Action item. Render every row below as a Markdown table with the columns Number and Line, numbering each line in order and leaving out blank lines. Omit the pictures.

+++ Input data +++

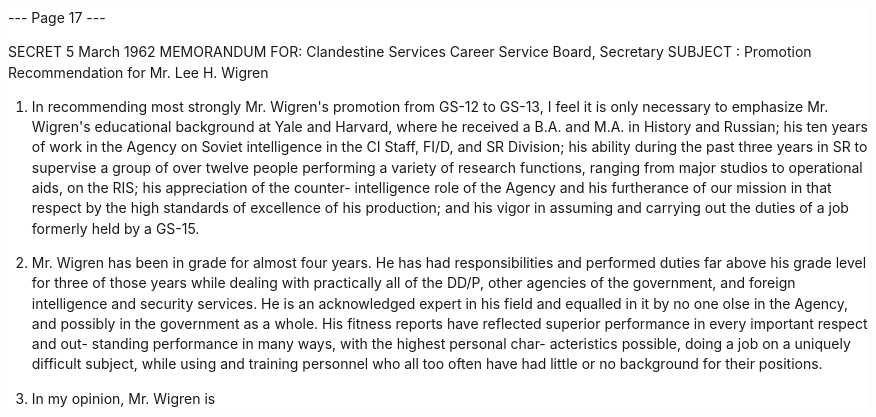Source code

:--- Page 17 ---

SECRET
5 March 1962
MEMORANDUM FOR: Clandestine Services Career Service Board,
Secretary
SUBJECT : Promotion Recommendation for Mr. Lee H. Wigren

1. In recommending most strongly Mr. Wigren's promotion
from GS-12 to GS-13, I feel it is only necessary to emphasize
Mr. Wigren's educational background at Yale and Harvard, where
he received a B.A. and M.A. in History and Russian; his ten
years of work in the Agency on Soviet intelligence in the CI
Staff, FI/D, and SR Division; his ability during the past three
years in SR to supervise a group of over twelve people performing
a variety of research functions, ranging from major studios to
operational aids, on the RIS; his appreciation of the counter-
intelligence role of the Agency and his furtherance of our
mission in that respect by the high standards of excellence of
his production; and his vigor in assuming and carrying out the
duties of a job formerly held by a GS-15.

2. Mr. Wigren has been in grade for almost four years.
He has had responsibilities and performed duties far above his
grade level for three of those years while dealing with practically
all of the DD/P, other agencies of the government, and foreign
intelligence and security services. He is an acknowledged expert
in his field and equalled in it by no one olse in the Agency, and
possibly in the government as a whole. His fitness reports have
reflected superior performance in every important respect and out-
standing performance in many ways, with the highest personal char-
acteristics possible, doing a job on a uniquely difficult subject,
while using and training personnel who all too often have had
little or no background for their positions.

3. In my opinion, Mr. Wigren is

+++

Finished exercise.
| Number | Line |
|---|---|
| 1 | Source code |
| 2 | :--- Page 17 --- |
| 3 | SECRET |
| 4 | 5 March 1962 |
| 5 | MEMORANDUM FOR: Clandestine Services Career Service Board, |
| 6 | Secretary |
| 7 | SUBJECT : Promotion Recommendation for Mr. Lee H. Wigren |
| 8 | 1. In recommending most strongly Mr. Wigren's promotion |
| 9 | from GS-12 to GS-13, I feel it is only necessary to emphasize |
| 10 | Mr. Wigren's educational background at Yale and Harvard, where |
| 11 | he received a B.A. and M.A. in History and Russian; his ten |
| 12 | years of work in the Agency on Soviet intelligence in the CI |
| 13 | Staff, FI/D, and SR Division; his ability during the past three |
| 14 | years in SR to supervise a group of over twelve people performing |
| 15 | a variety of research functions, ranging from major studios to |
| 16 | operational aids, on the RIS; his appreciation of the counter- |
| 17 | intelligence role of the Agency and his furtherance of our |
| 18 | mission in that respect by the high standards of excellence of |
| 19 | his production; and his vigor in assuming and carrying out the |
| 20 | duties of a job formerly held by a GS-15. |
| 21 | 2. Mr. Wigren has been in grade for almost four years. |
| 22 | He has had responsibilities and performed duties far above his |
| 23 | grade level for three of those years while dealing with practically |
| 24 | all of the DD/P, other agencies of the government, and foreign |
| 25 | intelligence and security services. He is an acknowledged expert |
| 26 | in his field and equalled in it by no one olse in the Agency, and |
| 27 | possibly in the government as a whole. His fitness reports have |
| 28 | reflected superior performance in every important respect and out- |
| 29 | standing performance in many ways, with the highest personal char- |
| 30 | acteristics possible, doing a job on a uniquely difficult subject, |
| 31 | while using and training personnel who all too often have had |
| 32 | little or no background for their positions. |
| 33 | 3. In my opinion, Mr. Wigren is |